Cotton market resists fresh decline

Published September 28, 2006

KARACHI, Sept 27: The cotton market on Wednesday resisted fresh decline on official reports that the production target would be achieved despite reports of damage to standing crop in some of the areas.

Owing to previous season’s crop shortfall, the government has revised the production target to 12m bales plus, which according to latest surveys, is said to be well within reach, market sources said.

During the last couple of weeks, the market remained unsettled amid conflicting reports about the damage to crop due to untimely rain and pest attack in some of the areas of the Punjab cotton belt and prices rose and fell in line with crop shortfall.Lint prices were also marked down by Rs75 per maund on Monday and Tuesday followed by reports of a normal crop and lowering of selling prices by both the grower and the ginner.
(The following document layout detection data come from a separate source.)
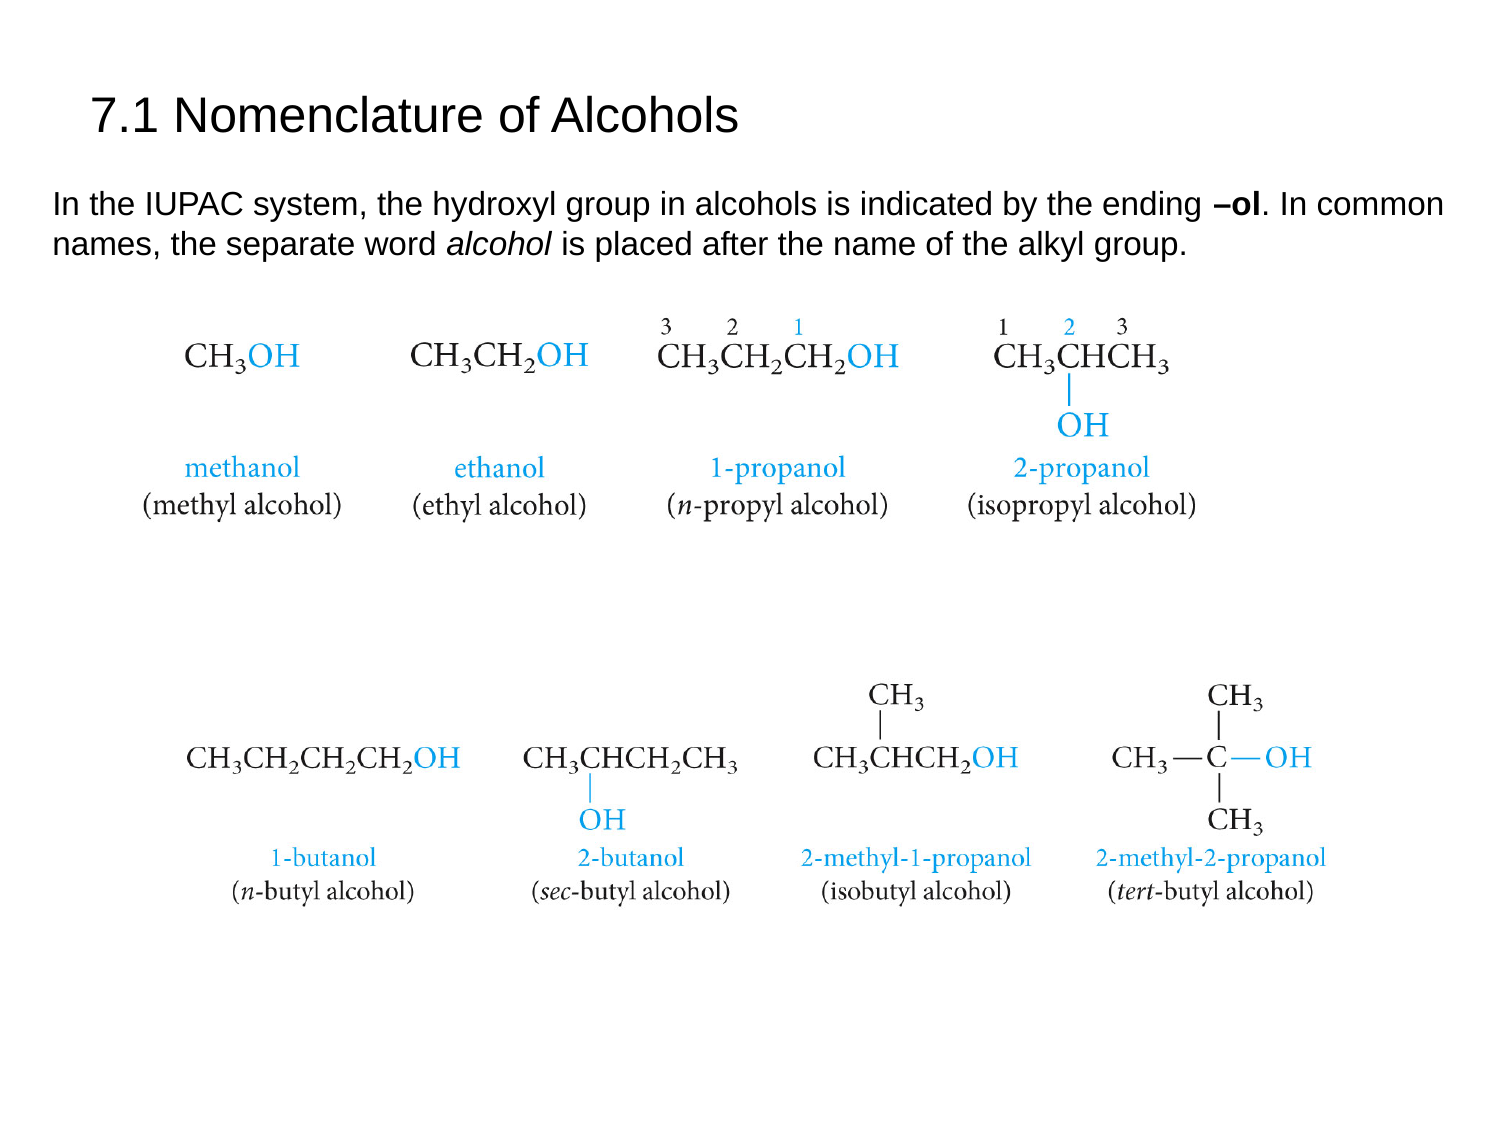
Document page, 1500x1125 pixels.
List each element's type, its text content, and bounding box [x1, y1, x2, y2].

text_box 7.1 Nomenclature of Alcohols [74, 74, 1425, 150]
text_box In the IUPAC system, the hydroxyl group in alcohols is indicated by the ending –ol. In common names, the separate word alcohol is placed after the name of the alkyl group. [37, 174, 1475, 270]
picture [168, 678, 1345, 910]
picture [124, 312, 1213, 528]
“It was the panic among the ginners created by larger arrivals of phutti into ginneries which caused the price decline,” brokers said, adding: “The pace of arrivals during the first picking of phutti continues to haunt both the ginners and growers.”

Floor brokers ruled out the possibility of further fall in lint prices on the perceptions that the figure of 12.5m bales plus is far below the expanded spinning and weaving capacity of the industry.

According to unofficial figures, the mill annual consumption figure had touched the high mark of 15m bales, far above the local production, and an expected supply gap would be met through imports or additional supplies from the TCP.

Meanwhile, reports coming from the upper Sindh and southern Punjab cotton belts indicate that first picking of phutti in some of the areas has already started and average per yield is said to be normal.

Official spot rates were, therefore, firmly held at the last close of Rs2,500 per maund, while in the ready section some of the deals were done below or above them depending on quality of lint in trade.

Ready offtake was light as ginners took a breather and did not indulge in hasty selling. As a result, about 7,000 bales, both from the Sindh and Punjab ginneries changed hands between Rs2,450 and Rs2,550 per maund.